- [What the task asks]
Write the next part of the story about Aela's speech to the crowd, starting after its final sentence.
[[ Given passage open ]]
In the daylight she appeared as a completely black shadow. Not like a black object that could be seen, but a complete absence of light. If one looked closely, they would see the faint outline of stripes on her form; the small amount of ultraviolet causing a few photons to be emitted. Under bright UV they would have been resplendent shades of green and gold. On her nose rested a new pair of purple glasses that allowed her to go out in the light. That was two things she'd now been given in her whole life: a new brush and a pair of glasses.

This must have been the third or fourth planet Vexen had been to now. She had thought there had just been the one world until she had met Micah. He had tried to explain how many planets there were, but it had been beyond her. She neither read or wrote, could count to fifteen; the decimal system was far outside of her understanding.

Just three weeks. Her life had changed beyond recognition.
 
She let out a deep breath.

Everyone was listening to her now, everyone was waiting to hear her speak. Her lips thinned, and briefly she glanced over towards Mara. She gave the girl a nod. This was the time, this was when everything would come together, when things would fall into place. She smiled slightly to herself, trying to push herself to gain the confidence she needed for this next big step.

Shifting, Aela moved slightly forward on the crate.

“You've all come here for your own reasons.” She looked through the crowd, trying to identify a few and even recognizing some. “But were all here to make a difference.”

Aela bit her lip. “There's dozens, hundreds of planets ruled by the Sith, by the Primeval, by governments and cults that would use and abuse people, that would kill and slaughter just for the fun of it, to meet their own ends. There's people that oppose them. The Republic, the Omega Protectorate...”

She paused for a few seconds.

“But are they enough?” Her words lingered in the air. “Are they doing enough? The Protectorate is stalling...The Republic has failed. The Silver Jedi are stagnant. Everyone seems to be faltering, falling, the Sith and their allies are gaining more and more traction, more and more power.”

“We have to stop them. If no one else will. Then we have to. Some might call us too young. Some might call us foolish, but when the old generation fails, the new has to try.” Were her words inspiring? Maybe, but they got the point across.
 
Mira chewed her lip for a moment before speaking out, gesturing towards [member="Aela Talith"]. "I have no doubt that we can do it - the question is - how far are we willing to go to get it done?" Even she didn't have an answer for that. Could she kill a Sith? If the moment was there and required it, yes. The burning question was, what happens when they surrender - if they surrender? What happens when the momentum and the tide begins to shift and their ragtag Pack becomes a movement.

Then what? Did Aela have a plan to snuff the fires of hell that the darkness were burning across the Galaxy? Probably, but Mira had no clue. She was always busy and always training, it was possibly she missed something or wasn't paying attention. 'That's what I get for going out on my own...' She thought.
 
As [member="Kira Talith"]’s Padawan, Sabena had known the Talith children for a while. She wanted to view herself as an older sister-like or cousin-like figure to them and hoped they agreed with this. Sabena had not been informed the purpose of such this meeting. Still, she attended - seemingly curious for herself and in the interests of Kira.
[[ Given passage closed ]]
[[ Record excerpts open ]]
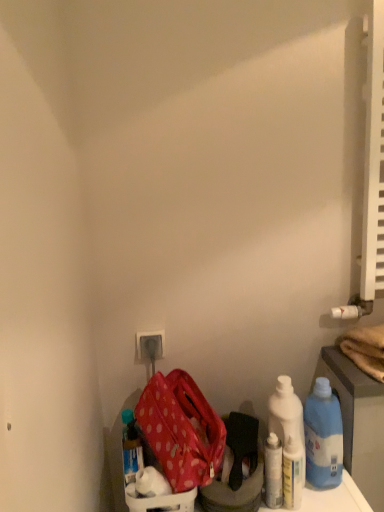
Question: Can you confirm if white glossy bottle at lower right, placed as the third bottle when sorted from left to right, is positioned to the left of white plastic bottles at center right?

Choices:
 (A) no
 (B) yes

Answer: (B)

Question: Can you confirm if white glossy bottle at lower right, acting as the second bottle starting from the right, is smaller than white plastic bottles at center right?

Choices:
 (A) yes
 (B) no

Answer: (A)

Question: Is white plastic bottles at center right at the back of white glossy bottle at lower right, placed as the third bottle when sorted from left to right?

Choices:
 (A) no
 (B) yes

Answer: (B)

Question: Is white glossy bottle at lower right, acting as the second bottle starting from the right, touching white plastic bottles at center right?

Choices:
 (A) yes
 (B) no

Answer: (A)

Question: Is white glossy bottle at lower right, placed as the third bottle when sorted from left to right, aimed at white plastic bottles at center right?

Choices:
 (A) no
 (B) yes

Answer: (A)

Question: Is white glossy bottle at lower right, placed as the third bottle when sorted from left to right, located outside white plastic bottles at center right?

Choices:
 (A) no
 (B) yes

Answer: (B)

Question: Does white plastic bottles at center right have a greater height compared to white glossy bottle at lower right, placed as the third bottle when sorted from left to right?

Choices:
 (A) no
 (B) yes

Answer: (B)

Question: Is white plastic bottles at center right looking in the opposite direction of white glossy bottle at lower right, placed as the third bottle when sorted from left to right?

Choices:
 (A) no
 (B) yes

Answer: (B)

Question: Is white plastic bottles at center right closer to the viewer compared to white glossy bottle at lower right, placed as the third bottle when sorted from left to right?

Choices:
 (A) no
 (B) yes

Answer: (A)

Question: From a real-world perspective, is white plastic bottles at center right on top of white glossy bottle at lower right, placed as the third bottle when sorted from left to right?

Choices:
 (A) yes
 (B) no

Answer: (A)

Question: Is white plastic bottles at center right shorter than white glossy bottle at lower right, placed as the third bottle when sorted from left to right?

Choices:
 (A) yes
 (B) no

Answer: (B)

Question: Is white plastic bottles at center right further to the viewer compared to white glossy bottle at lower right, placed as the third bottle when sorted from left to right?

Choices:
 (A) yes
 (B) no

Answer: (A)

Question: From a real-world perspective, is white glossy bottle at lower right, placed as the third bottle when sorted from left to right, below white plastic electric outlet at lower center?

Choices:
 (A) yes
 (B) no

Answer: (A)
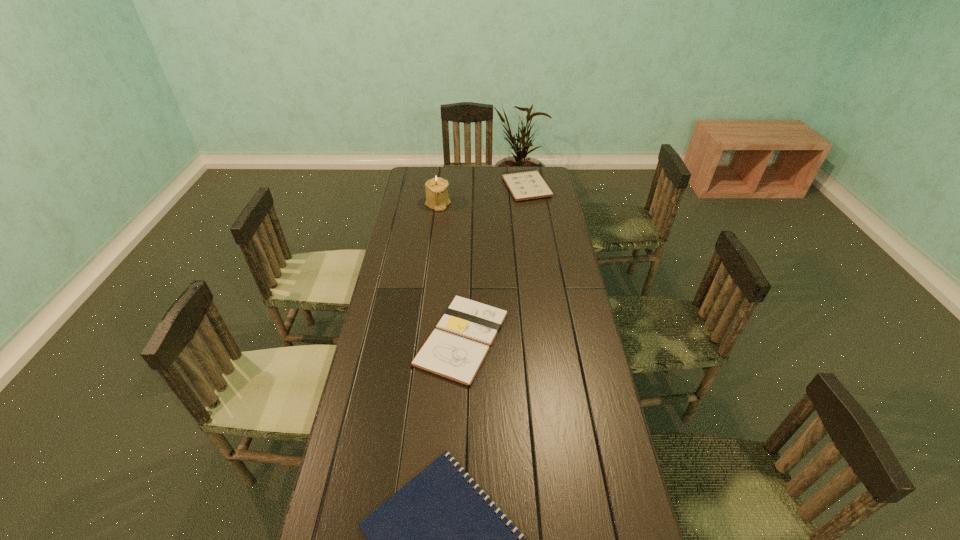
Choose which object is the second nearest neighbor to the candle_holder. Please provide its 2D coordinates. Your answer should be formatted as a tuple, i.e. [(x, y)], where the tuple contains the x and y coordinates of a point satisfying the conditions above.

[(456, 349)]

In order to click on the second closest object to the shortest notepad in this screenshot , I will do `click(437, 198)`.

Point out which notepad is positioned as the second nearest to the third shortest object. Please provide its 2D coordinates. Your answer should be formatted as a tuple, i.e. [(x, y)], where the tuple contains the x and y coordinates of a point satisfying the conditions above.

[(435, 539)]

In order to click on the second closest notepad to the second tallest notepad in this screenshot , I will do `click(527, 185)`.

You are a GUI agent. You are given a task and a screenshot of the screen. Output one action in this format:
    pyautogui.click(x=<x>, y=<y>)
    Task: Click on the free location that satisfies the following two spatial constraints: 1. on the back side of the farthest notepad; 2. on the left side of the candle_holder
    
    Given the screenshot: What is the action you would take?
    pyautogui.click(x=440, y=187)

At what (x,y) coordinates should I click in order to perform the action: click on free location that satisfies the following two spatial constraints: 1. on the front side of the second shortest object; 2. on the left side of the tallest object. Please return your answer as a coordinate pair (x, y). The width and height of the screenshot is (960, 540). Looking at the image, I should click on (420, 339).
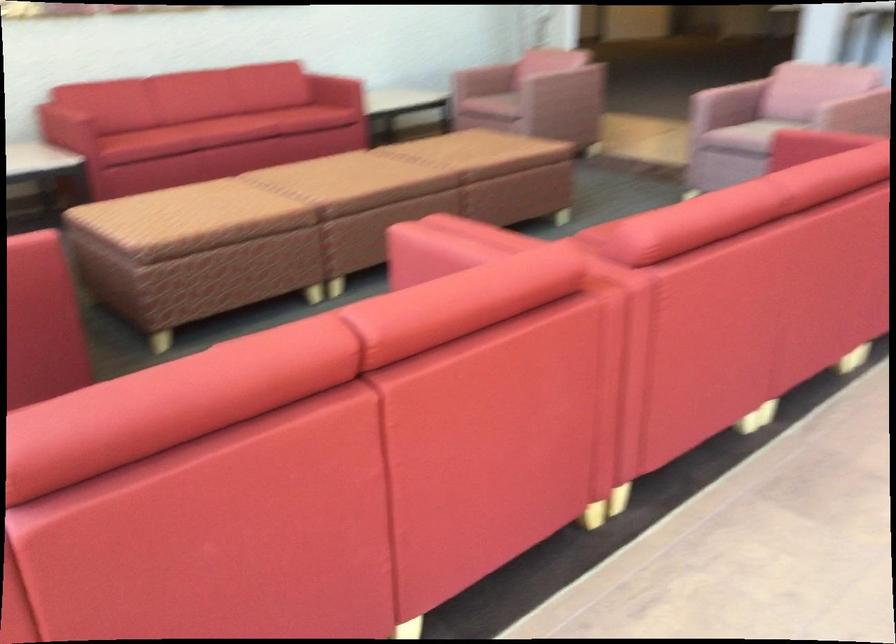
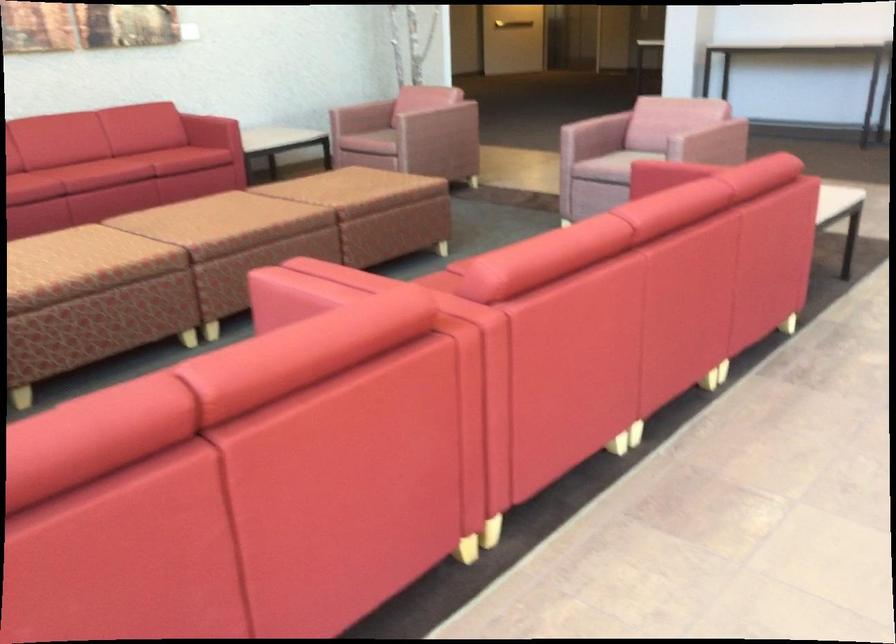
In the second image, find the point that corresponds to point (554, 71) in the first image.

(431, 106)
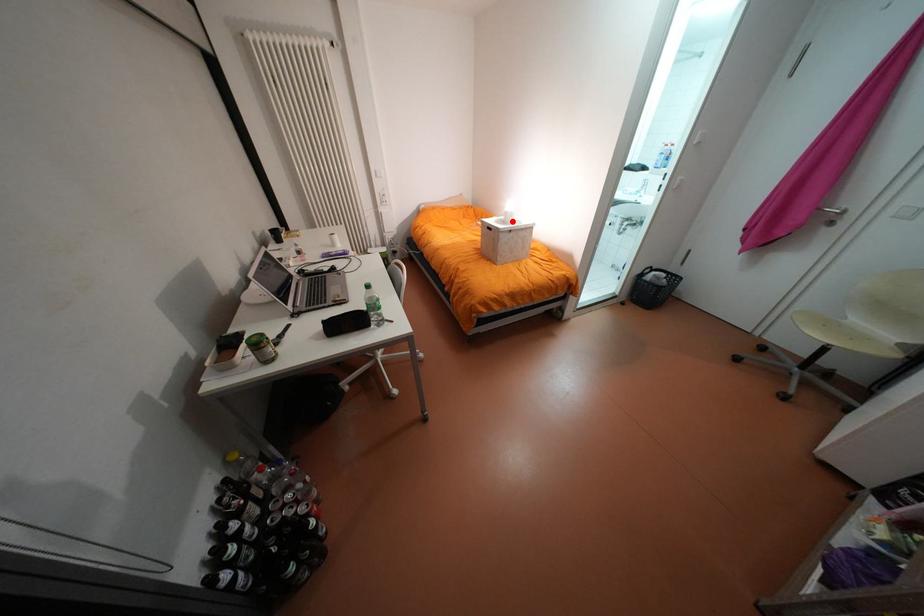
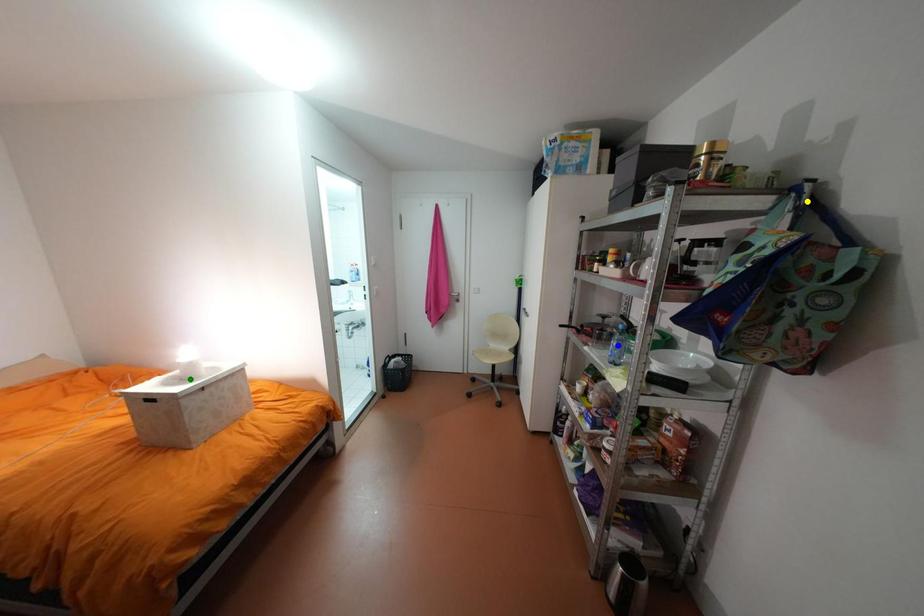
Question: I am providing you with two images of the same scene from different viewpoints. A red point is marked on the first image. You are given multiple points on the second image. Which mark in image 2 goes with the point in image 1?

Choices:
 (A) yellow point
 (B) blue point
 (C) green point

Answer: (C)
[[ Record excerpts closed ]]
- [Answer to the problem]
Near the back of the gathering area, Sabena stood by herself. She looked around the room before Aela began to speak. She mentally noted the apparent young age of those that attended - and recognized a few of the Talith children as well. Sabena’s blue eyes snapped to Aela as soon as the young woman bellowed to everyone.

Before Aela got to the meat of her rhetoric, Sabena kept an apparently neutral but inquisitive look upon her face. She seemed to honestly wish to listen to Aela in full. Yet as Aela’s words continued, Sabena’s breath grew heavier. Her eyes widened as her jaw tensed. She began to fidget as she stared at Aela.
 
[member="Kaili Talith"]

Mara flinched, just barely, as Kaili's question caught her halfway between flashback and presence. "I'm fine," she said automatically, then shrugged. Kaili knew her better than pretty much anyone here -- she'd helped teach Kaili, and informally she was still sort of Kaili's mentor in Wardening it up. That, and Kaili was Lorrdian-raised, just like Mara. If there was one person here who could catch her in an obvious lie, it was Kaili.

And I'm fine was absolutely a lie.

"Just a flashback. Little stronger than it should have been. I'll work past -- oh, Aela's starting."

She listened as the oldest Talith kid made her speech. In the silence afterward, Mara stepped up to address the crowd.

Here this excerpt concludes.